Official Competition films There is No Evil and Under the Open Sky had found a perpetual spot on my “watch later” queue, but when I saw that they secured top spots among the audience awards, I knew that I had to use the waning hours of SIFF Privilege to make them my Closing Night double feature (with apologies to Rosa’s Wedding).
There Is No Evil (2020 | Germany | 150 minutes | Mohammad Rasoulof)
There Is No Evil, Mohammad Rasoulof’s jewel-box anthology was a surprising audience choice for the festival’s top prize. Comprised of four short interrelated films, the project is united by how tangentially or directly addressing the corrosive effects of capital punishment in Iran. The opening segment tracks an ordinary day in the life of a middle aged man as he navigates a seemingly mundane routine of family errands and ends with a chillingly clinical yet extraordinary reveal. Next, we spend a deeply conflicted evening in a bunker of enlisted men as they hash out a a late-night debate about participating in state executions; their arguments and excuses take a turn from the philosophical to a nervy and thrilling conclusion. Later, a sweet pastoral romance in the lush green countryside becomes turned on its head by grim serendipity. The final vignette sees a couple of rural doctors welcoming a younger family friend from abroad; as the reason for her initially mysterious visit to their remote farm becomes apparent, it provides a thread that links the previous installments.
Despite each of the sections operating in different filmmaking modes, they are linked by both theme and a structure that relies on each episode having a twist that pulls the proverbial stool out from under the audience, recasting what we’ve just seen with depth, shading, and context. Amazingly, the production was largely accomplished in secret during a ban on filmmaking that Iran had placed on Rasoulof (after the film premiered at Berlin in 2020, where it won the Golden Bear, he was sentenced to a year in prison for what the regime deemed to be “propaganda against the system”. Despite these production challenges, each of the segments looks great — from the closely-observed domestic scenes and stuffy soldier bunkhouses to the verdant flowery hillsides and the wide open red dusty vistas.
I had procrastinated on watching the film given the synopsis, incorrectly expecting a series of excruciating stories about people on death row. Rasoulof barely shows the people whose lives are taken by the state, pointing the camera instead on the people who are tasked — or, more often, forced through compulsory military service — to participate in these killings. Their complicity or resistance, and the consequences, are the philosophical engine of the film. I can see how this blend of able filmmaking, varied stylistic approaches, and the compelling subject matter secured it first place in audience balloting where the top film and and fourth runner up were reportedly separated by less than 0.2 points.
Under the Open Sky (2020 | Japan | 126 minutes | Miwa Nishikawa)

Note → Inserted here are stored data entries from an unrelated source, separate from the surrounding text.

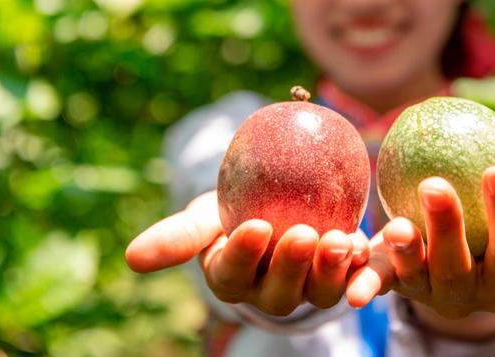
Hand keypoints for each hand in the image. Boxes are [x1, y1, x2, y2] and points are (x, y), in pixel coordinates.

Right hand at [125, 191, 369, 314]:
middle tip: (305, 234)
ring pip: (318, 291)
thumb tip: (129, 259)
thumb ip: (177, 236)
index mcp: (229, 278)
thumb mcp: (203, 216)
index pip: (233, 272)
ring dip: (331, 269)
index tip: (255, 226)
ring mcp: (304, 288)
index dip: (244, 253)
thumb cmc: (229, 208)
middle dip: (292, 264)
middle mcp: (265, 293)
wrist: (272, 201)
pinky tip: (364, 244)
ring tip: (341, 240)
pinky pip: (350, 279)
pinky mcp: (336, 276)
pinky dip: (358, 266)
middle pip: (279, 290)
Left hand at [345, 167, 494, 320]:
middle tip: (434, 185)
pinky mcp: (396, 282)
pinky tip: (351, 255)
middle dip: (447, 229)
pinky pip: (378, 279)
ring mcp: (428, 291)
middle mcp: (466, 295)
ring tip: (395, 224)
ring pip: (416, 274)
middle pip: (458, 266)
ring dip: (405, 250)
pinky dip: (364, 276)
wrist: (469, 242)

I suspect that the strong central performance from Yakusho Kōji as yakuza gangster Masao Mikami is what carried Miwa Nishikawa’s Under the Open Sky to second place among SIFF audiences (scoring it the Lena Sharpe Persistence of Vision Award as the highest rated feature by a female filmmaker). We meet Mr. Mikami, a gang enforcer with a troubled past, just as he’s being released from a thirteen year stint in prison for killing a man who threatened his wife. He steps through the prison’s gates into the wide snow-covered world, deep into middle age with chronic health conditions, and freshly committed to living a straight life.
His attempts to adapt to a changing society while suppressing his old violent impulses gives Yakusho a lot of material: resigned sadness and frustration at the prospect of accepting welfare, quiet delight and emotional overflow at the kindness of others and the beauty of the natural world, and explosive rage at signs of disrespect or mistreatment of others. Amid forming a friendship with a local grocer and making strides to rekindle old connections, Mikami also occasionally is unable to resist the righteous draw of street vigilanteism be it against noisy neighbors or badly-behaved bullies preying on the weak.
Like the ex-con’s bumpy path back to society, though, the film gets lost indulging overly broad and extraneous meanderings. A subplot concerning a hapless writer recruited to turn the Mikami’s life story and desire to reunite with the mother who abandoned him largely exists as a framing device to inject expository backstory, but also takes a swing at being both a goofy rom-com and later morphs into sentimental buddy picture. In a gesture toward making broader statements, Nishikawa has Mikami’s journey of self-reform intersecting with the administrative hurdles of the Japanese welfare state, the fading glamor of the yakuza, the complexities of passing a driving test, and lightly interrogating various forms of societal prejudices. It’s a lot of range and an often empathetic performance punctuated by touching moments, but one wishes for more coherent arc rather than so many exhausting oscillations between extremes.